One of my sales coaching clients, let's call him John, emailed me the other week and said his revenue for the month had increased by 29% over the same time the previous year. He said one of the reasons for this was because he rejected a lot of his prospects and fired 10% of his clients. Sounds both illogical and radical, don't you think?
Prior to John deciding to become a radical, he would try and sell to anyone who was interested. Consequently he wasted a lot of time, money and resources (TMR) trying to attract and sell to people who were never going to buy, or if they did buy, the headaches they caused did not make them worthwhile. He wasted a lot of time on people who were never going to become ideal clients.
Also the TMR John was spending on people who were never going to become ideal clients, was taking away from the TMR he could be spending on those who would.
So when he became a radical, John simply decided to focus his valuable and limited TMR on potential ideal clients - and he rejected a lot of prospects he was already talking to. He also went one step further and fired the bottom 10% of his clients so he could free up even more TMR for potential ideal clients.
Sounds fairly logical and sensible don't you think? So are you spending your valuable and limited TMR on selling only to ideal prospects i.e. those prospects who have the potential to become your ideal client? If not, it is probably because of one or more of the following reasons:
You aren't clear about who your ideal prospect is.
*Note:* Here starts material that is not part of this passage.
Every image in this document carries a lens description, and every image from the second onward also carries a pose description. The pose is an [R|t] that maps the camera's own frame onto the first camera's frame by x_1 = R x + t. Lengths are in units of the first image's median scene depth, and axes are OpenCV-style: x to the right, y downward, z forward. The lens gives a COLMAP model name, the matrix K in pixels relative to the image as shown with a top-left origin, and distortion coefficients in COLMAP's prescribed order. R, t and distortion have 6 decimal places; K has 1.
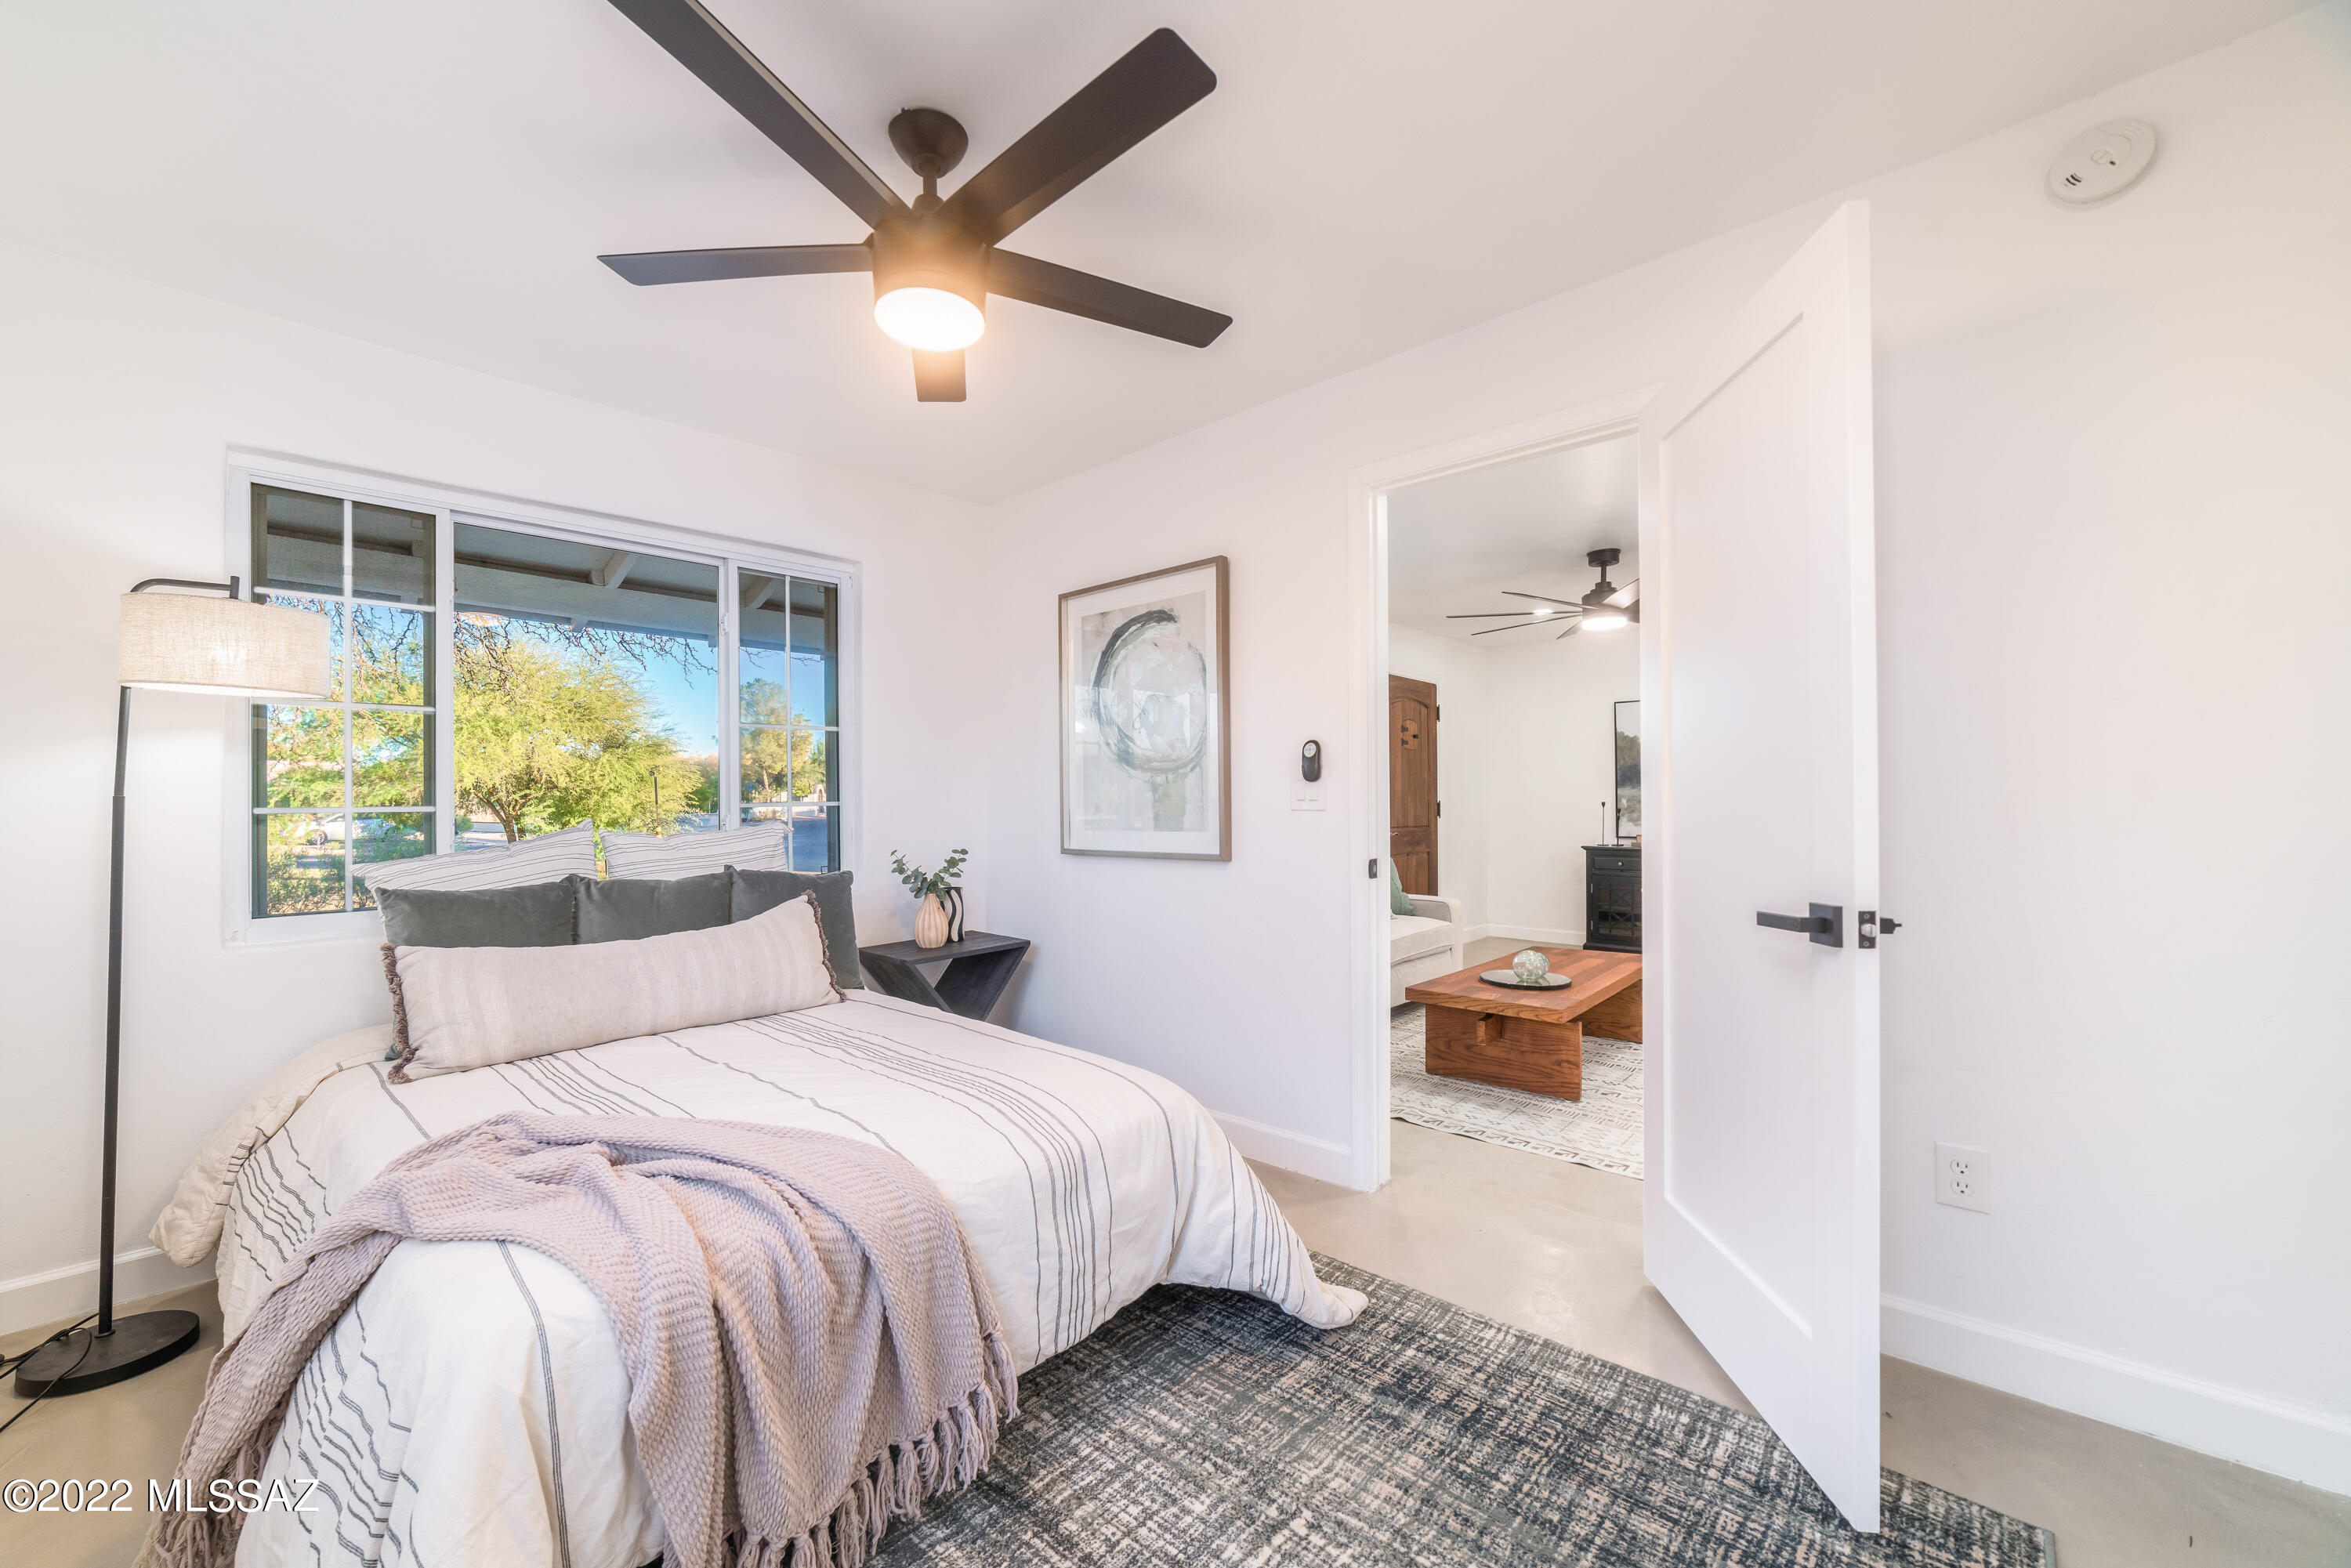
lens RADIAL K [[914.6, 0, 1183.5], [0, 914.6, 788.7], [0, 0, 1]] dist [-0.019061, 0.001354]
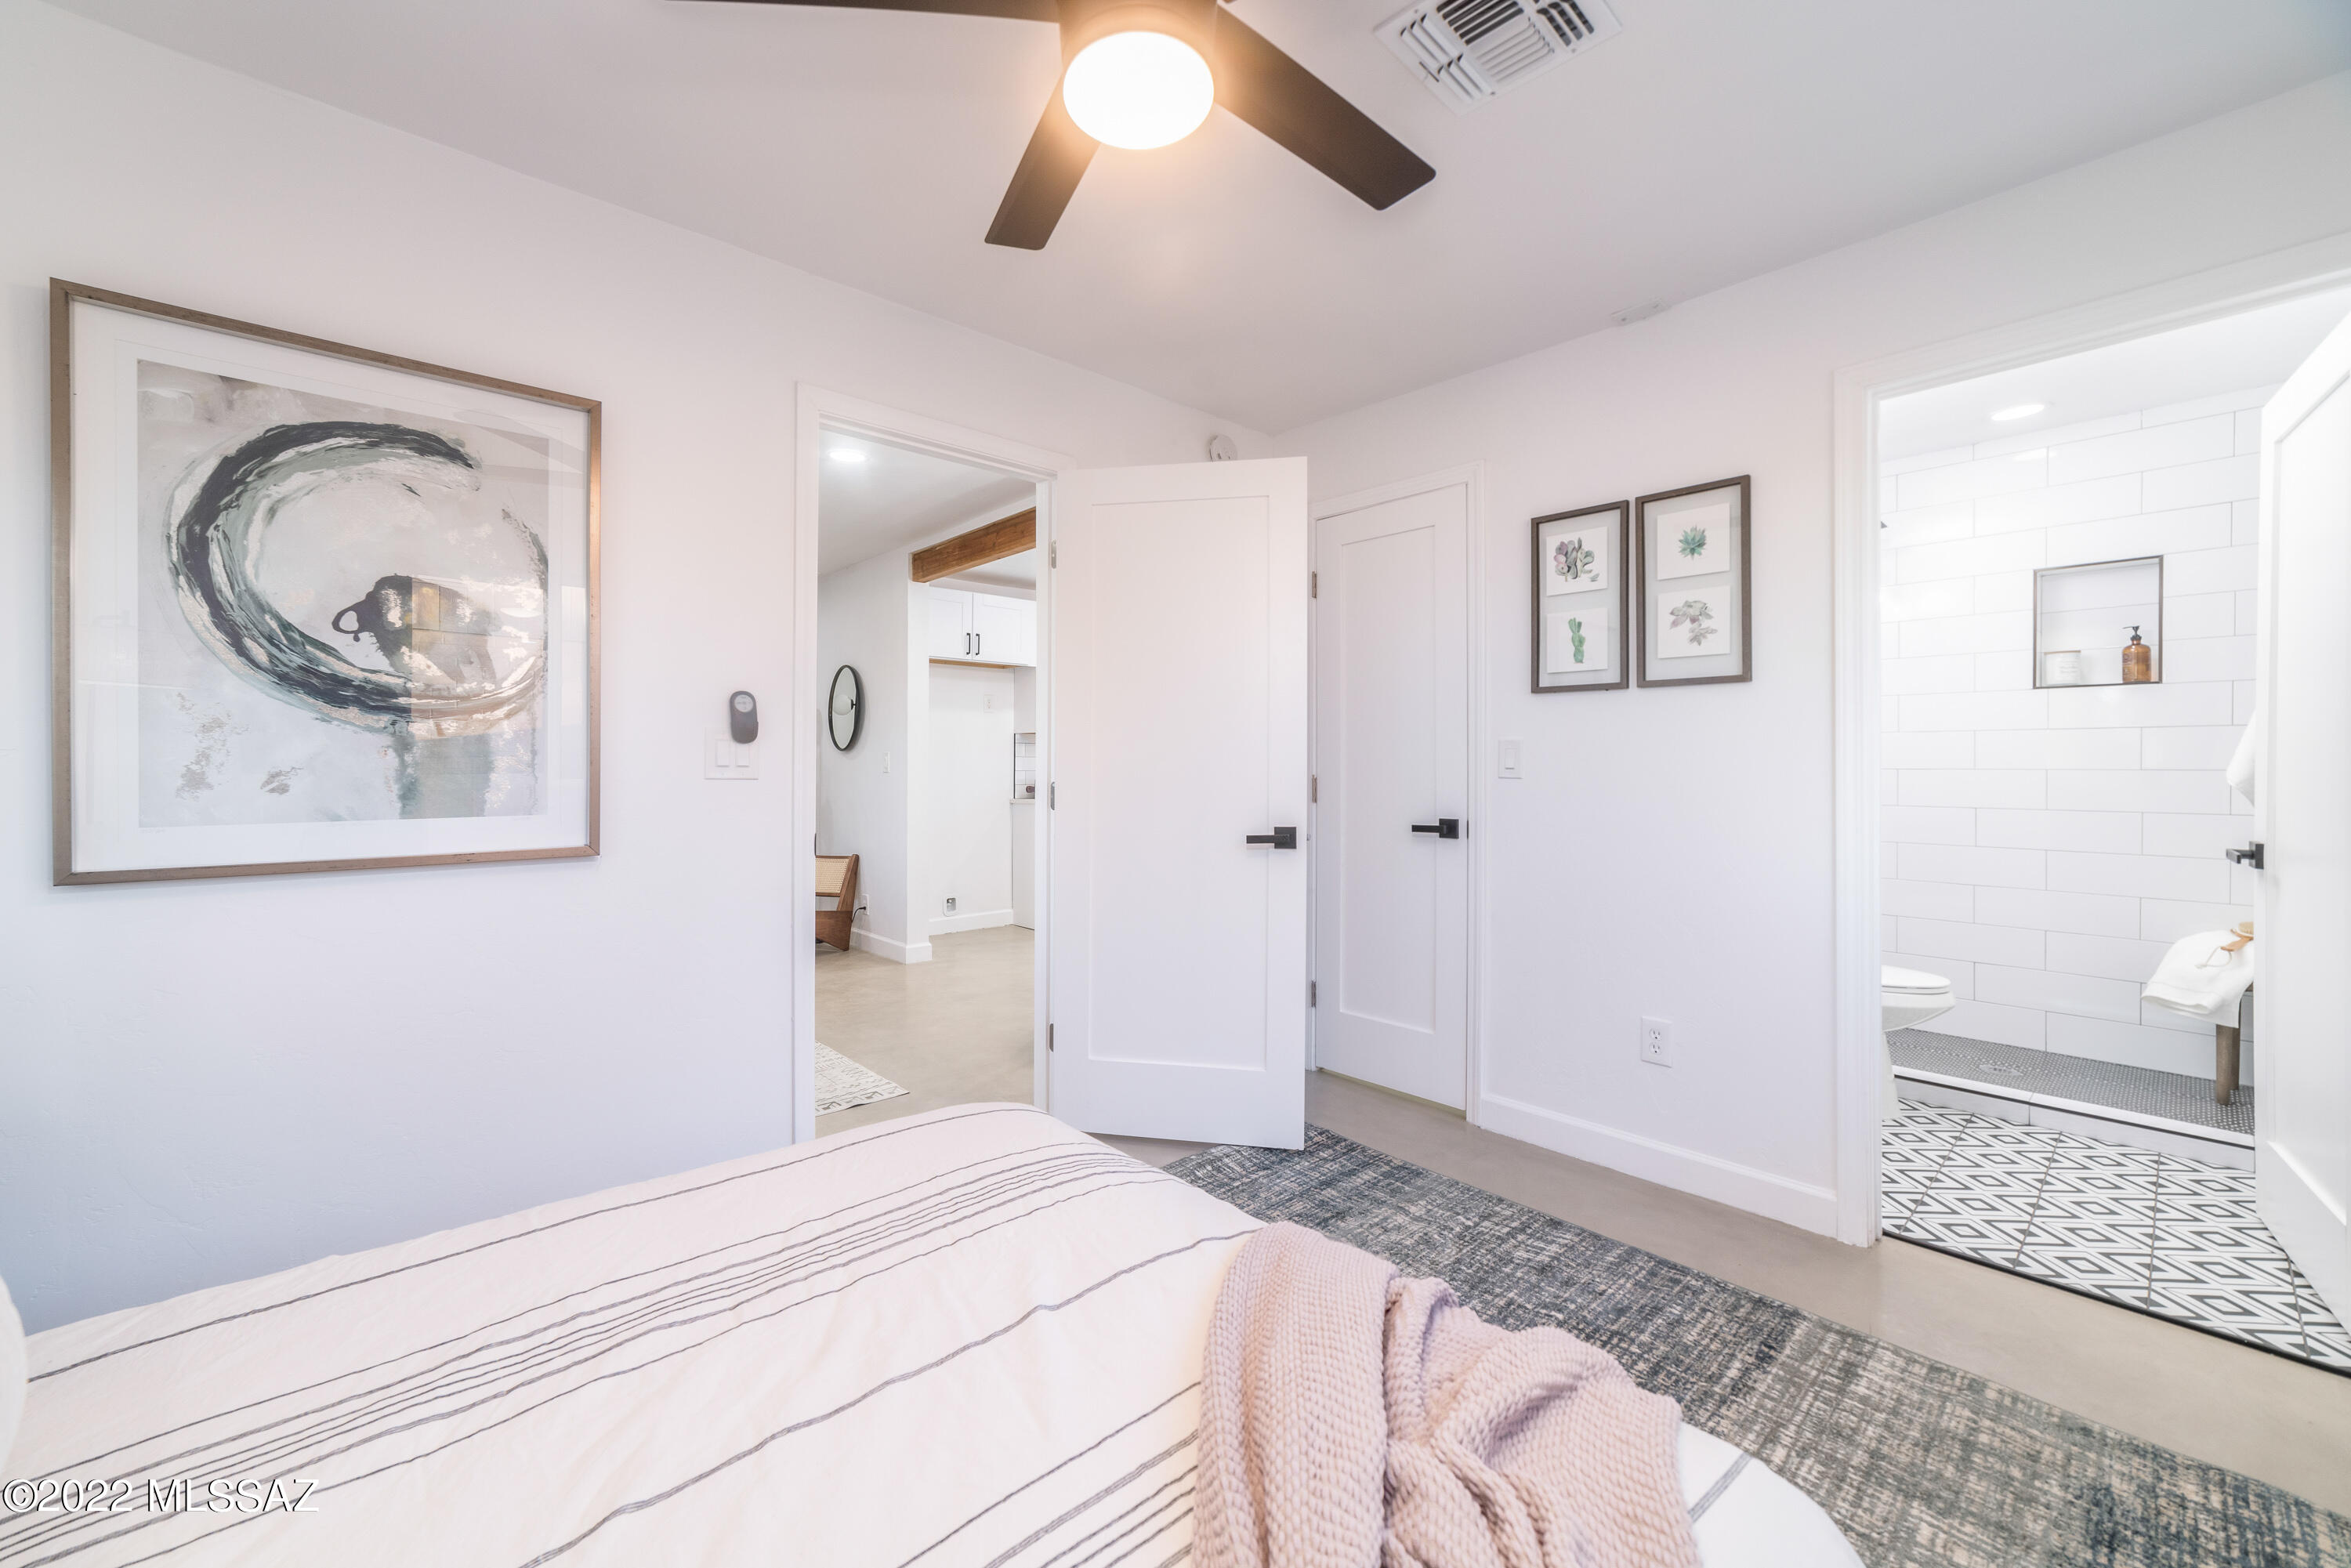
lens RADIAL K [[914.6, 0, 1109.7], [0, 914.6, 775.0], [0, 0, 1]] dist [-0.019061, 0.001354]
pose [[0.153663, -0.004053, 0.988115, -0.542066], [-0.017282, 0.999828, 0.006789, 0.008460], [-0.987972, -0.018119, 0.153567, 0.506450]]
Right now write down a description of your ideal prospect. Did you struggle? If you are part of a team, ask around and see who everyone thinks is the ideal prospect. Is their view the same as yours? If not, why not? Either way, valuable and limited TMR is being wasted.
You have convinced yourself that the "hit and miss" approach of trying to sell to everyone is going to give you more sales than if you use a targeted approach. Why waste valuable and limited TMR on people who aren't going to buy?
Believe it or not a lot of companies praise salespeople for having lots of prospects. The salesperson with the longest list is the biggest hero - irrespective of the quality of the prospects. This obviously rewards/encourages salespeople for the wrong behavior.
You don't have a formalized 2-filter process in place. Every prospect needs to go through this filtering process before you invest too much TMR.
So if you want to only spend your valuable and limited TMR on only ideal prospects put the 2-filter process in place. Here are the 2-filters.
Filter One - Is About Them They have the demographics (characteristics like size, industry, revenue, etc.) and psychographics (values, style, culture, feeling, and personal characteristics) of your ideal client. In essence they are the sort of company/individual you are targeting and enjoy working with.
Just a small amount of TMR will need to be spent to determine if a company/individual gets through this filter.
Filter Step Two - Is About The Opportunity This is where you look at the specific opportunity and qualify the opportunity to see if there is a high probability of it closing.
Putting prospects through this filter requires an investment of TMR but the TMR spent on qualifying will save you a significant amount of wasted TMR later on.
Make a commitment to put your 2-filter process in place as soon as possible and to only spend your limited and valuable TMR on those prospects who have gone through these 2 filters. Once this process is in place, let your team know about it and put structures in place to ensure everyone uses the 2-filter process.
Your next step is to fire those clients who did not go through the 2-filter process and who you wish were not your clients. That will free up more TMR for your ideal prospects and for your ideal clients. By rejecting non-ideal prospects and firing some of your non-ideal clients, you really can make more sales with less effort. Try it and see.